Forks Over Spoons

The Impact of Cutlery on Calorie Estimates

Szocs, Courtney and Dipayan Biswas (2016). Forks Over Spoons: The Impact of Cutlery on Calorie Estimates. The Journal of the Association for Consumer Research, 1. 

courtne@pdx.edu

Would eating the same food with a spoon, instead of a fork, lead a person to think of the food as healthier? Or, desire to consume a larger quantity of the food? While you might not think so, a new study published in the Journal of the Association for Consumer Research found that, since eating is often a mindless activity, the cutlery a person eats with can unknowingly influence his/her perceptions of the food as well as how much he/she wants to eat.

In a series of recent experiments, individuals were given a bite sized food sample (e.g., chocolate cake) and either a spoon or a fork. They were asked to eat the food item using the cutlery provided.  After eating the sample, participants were asked how many calories they thought the sample had as well as how many additional pieces they would like to eat. The results showed that people perceived the same food as lower in calories when they ate the food with a spoon than when they eat with a fork.
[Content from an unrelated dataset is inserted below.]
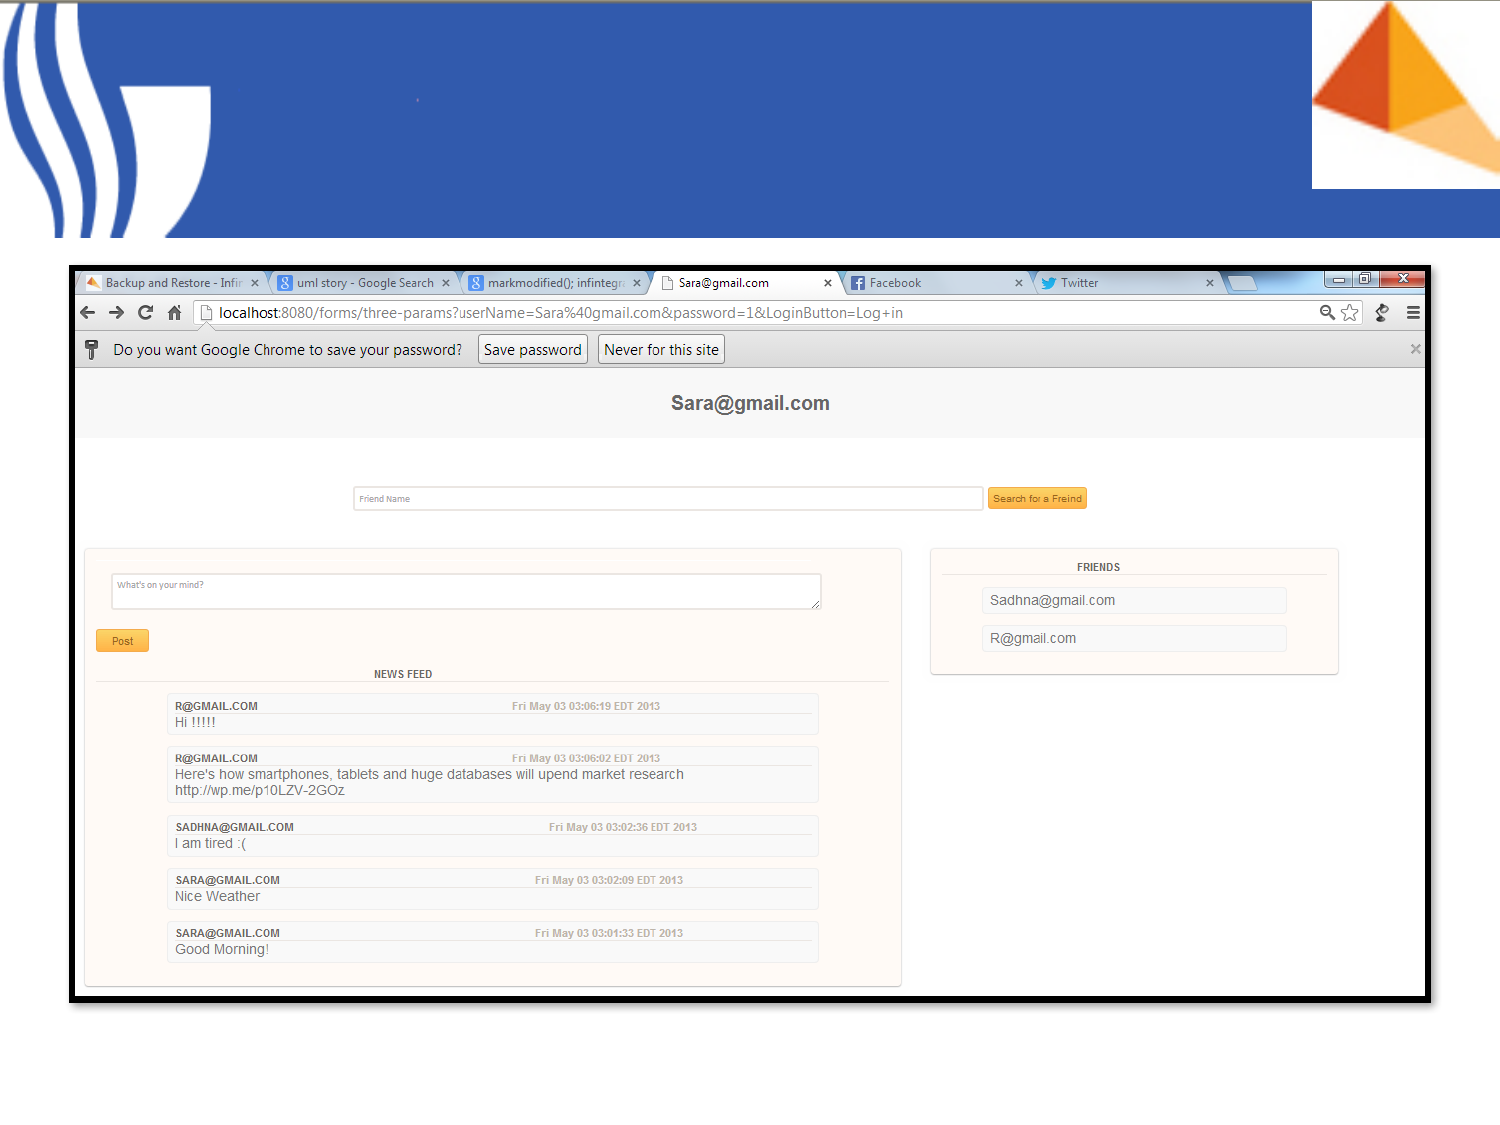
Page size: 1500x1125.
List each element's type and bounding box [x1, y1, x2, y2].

list [74, 270, 1426, 997]
picture [0, 0, 1500, 238]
Similarly, they desired to eat a greater quantity of the food when eating with a spoon versus a fork. This is because foods tend to be tasted gradually when they are eaten with a spoon, which leads bites of food to seem smaller when eating with a spoon than with a fork. Overall, the results demonstrate that eating with a fork (vs. a spoon) can influence the number of calories a person estimates food to have as well as the amount of food he/she desires to eat.
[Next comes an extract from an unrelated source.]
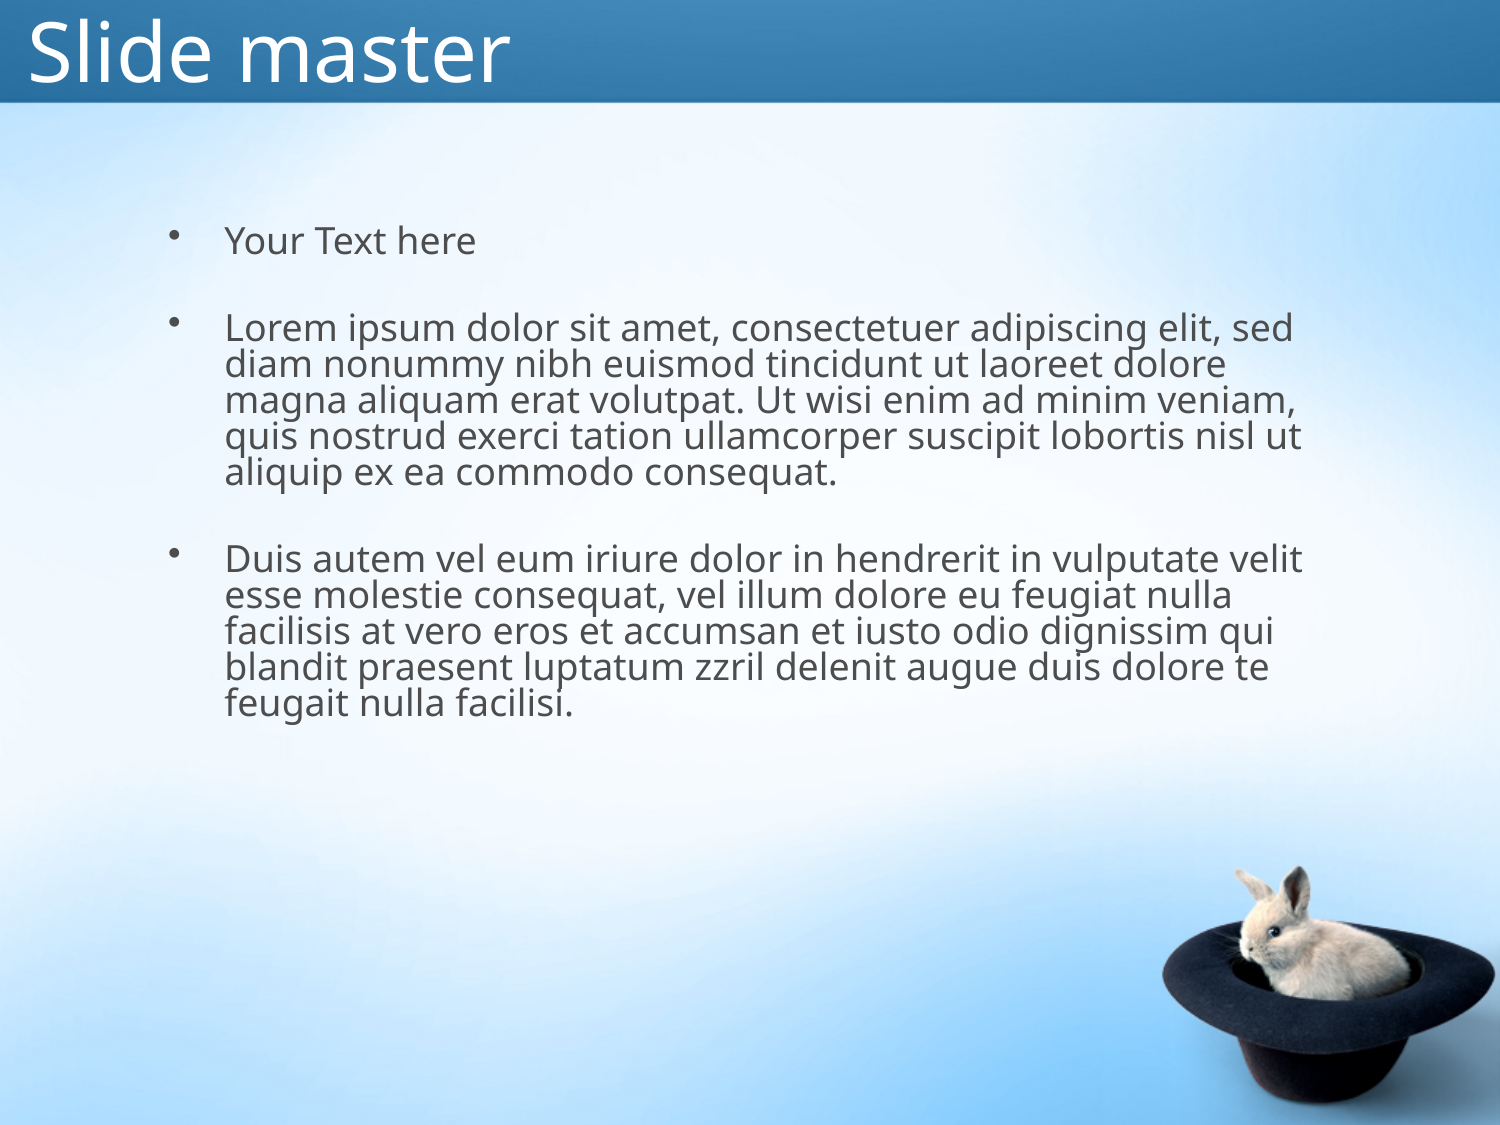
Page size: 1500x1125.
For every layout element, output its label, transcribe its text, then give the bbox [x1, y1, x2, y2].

“So, the next time you mindlessly reach for a piece of cutlery to eat with, remember to opt for forks over spoons! It can help your waistline!” recommends author Dipayan Biswas, of the University of South Florida.

This article is published in the inaugural issue of the Journal of the Association for Consumer Research entitled "The Behavioral Science of Eating." This issue has been edited by Brian Wansink of Cornell University and Koert van Ittersum of the University of Groningen.